Bananas and Saints alike
Katharien de Villiers, Bananas and Saints alike, 2019
In the dream, an angel came to the fruit seller’s daughter and said he was hungry. In the morning, she asked her mother if she could take a bundle of bananas to the cathedral. The fruit seller sighed. She had given up all that pious nonsense years ago. But she let her daughter take the bananas. She’ll come to her own conclusions soon enough, the fruit seller reasoned, once the fruit rots. That night, the fruit seller’s daughter had another dream about the angel. He was still hungry. In the morning, she asked her mother for another bundle of bananas, and a few pomegranates, in case the angel was perhaps allergic to bananas. The fruit seller sighed and said, ‘Go ahead, but don’t come crying to me when the bishop rebukes you for stinking up his pulpit!’ That night, the fruit seller’s daughter had another dream. In it, the angel kissed her hard on the mouth and said, ‘Thank you for the fruit. I don’t ever want to live without it, or you.’ In the morning, she asked her mother for more bananas and more pomegranates. The fruit seller sighed and said, ‘Stupid girl! Why are you being so wasteful? You know that fruit is just going to sit there moulding while your prayers go unanswered.’ But the fruit seller’s daughter kept bringing her gifts to the altar. Every day, for the rest of her life. And, much to the chagrin and amazement of her mother, the fruit never rotted.
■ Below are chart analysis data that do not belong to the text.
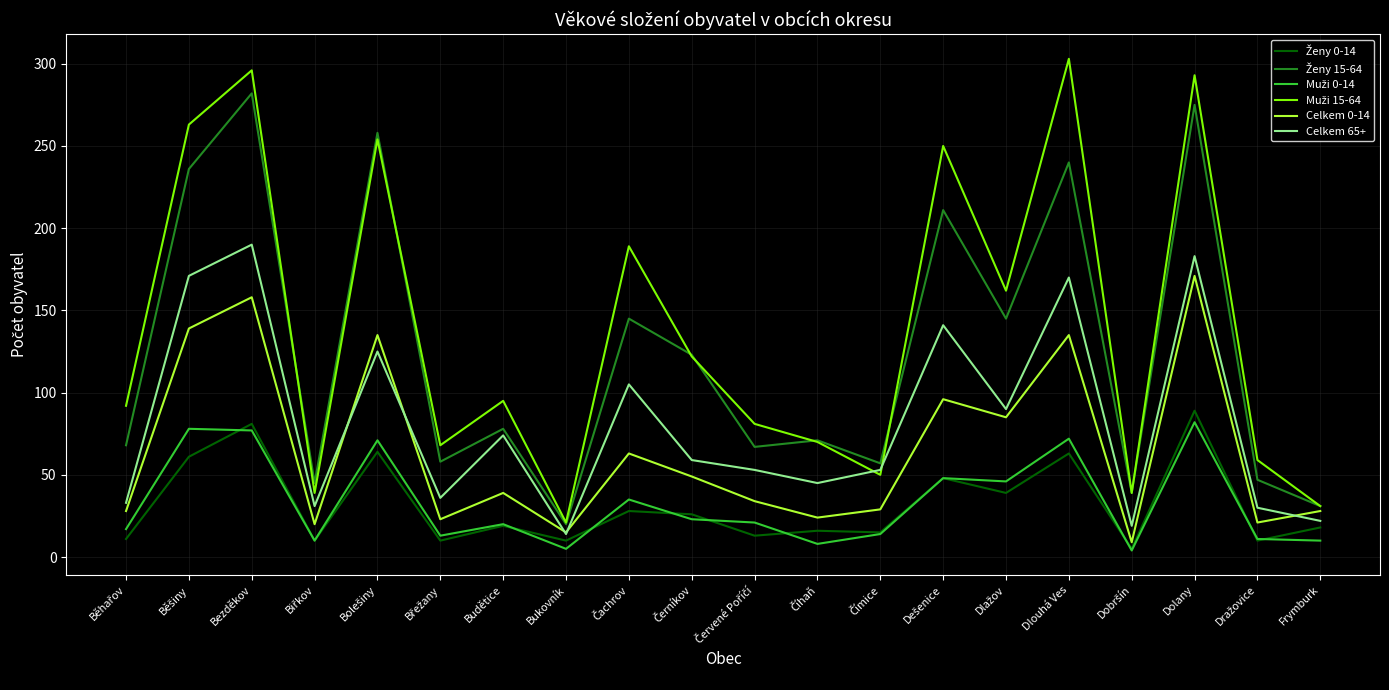

At which category does the chart reach its peak across all series?

Dlouhá Ves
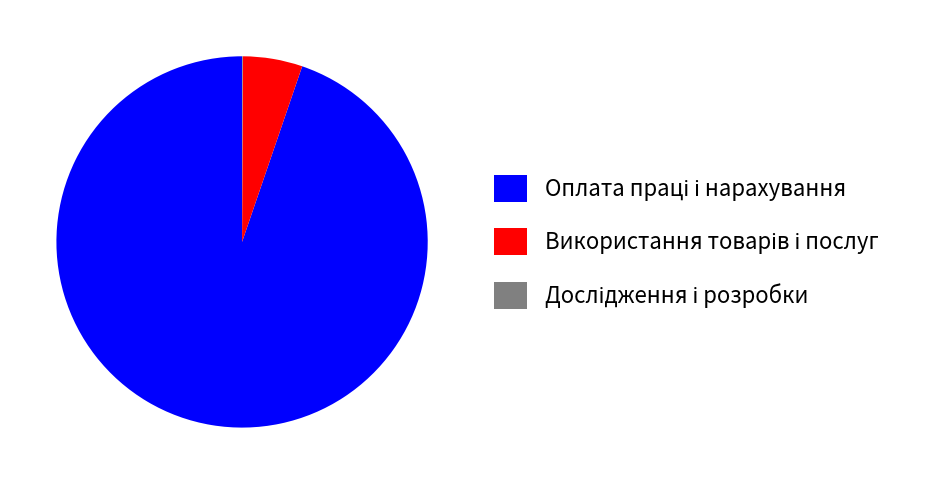

Is there a majority slice in this chart?

Yes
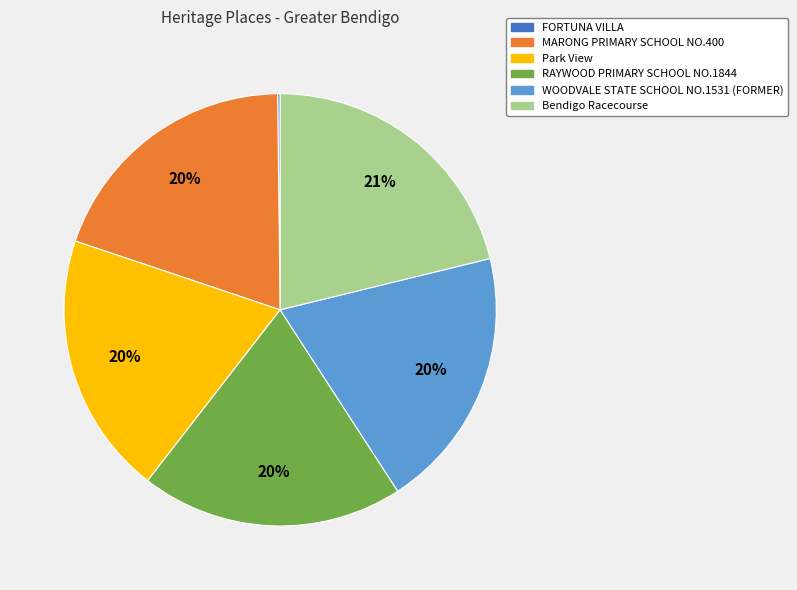

Approximately how many times larger is the value at RAYWOOD PRIMARY SCHOOL NO.1844 compared to MARONG PRIMARY SCHOOL NO.400?

1.0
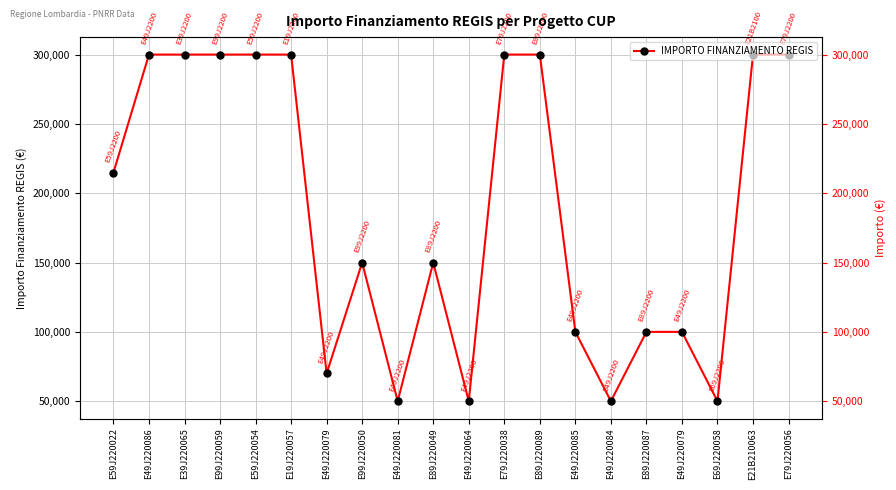

List the labels in order of value, smallest first.

E49J220081, E49J220064, E49J220084, E69J220058, E49J220079, E49J220085, E89J220087, E49J220079, E99J220050, E89J220049, E59J220022, E49J220086, E39J220065, E99J220059, E59J220054, E19J220057, E79J220038, E89J220089, E21B210063, E79J220056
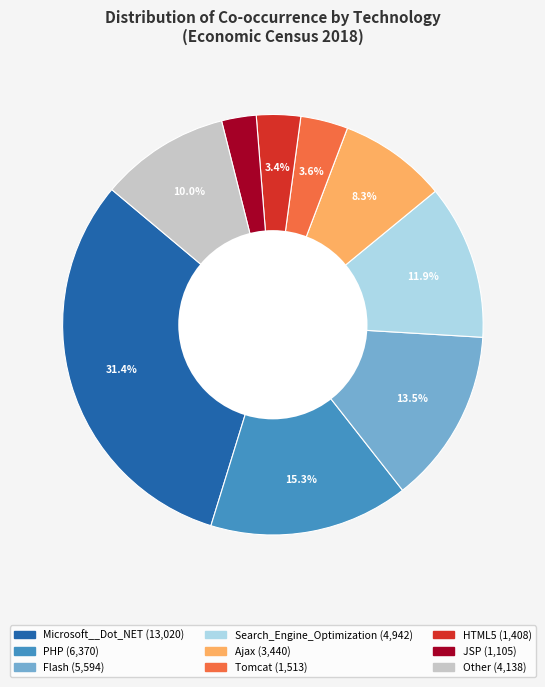

Is there any slice that represents more than half of the pie?

No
De Villiers has created a collection of paintings in mixed media that dazzle and amaze in her signature painting style. The works include perspex and timber attachments that leap from the canvas to catch your attention. There is glitter and fabric appliqué too, even Rhinestones, and all of these elements work together to successfully evoke the mystery of the stories the viewer will conjure up. This is an exhibition that requires full engagement and will leave the viewer pondering for days, maybe months or maybe even years…
Bananas and Saints alike runs from 9 – 30 November 2019 at SMITH in Cape Town.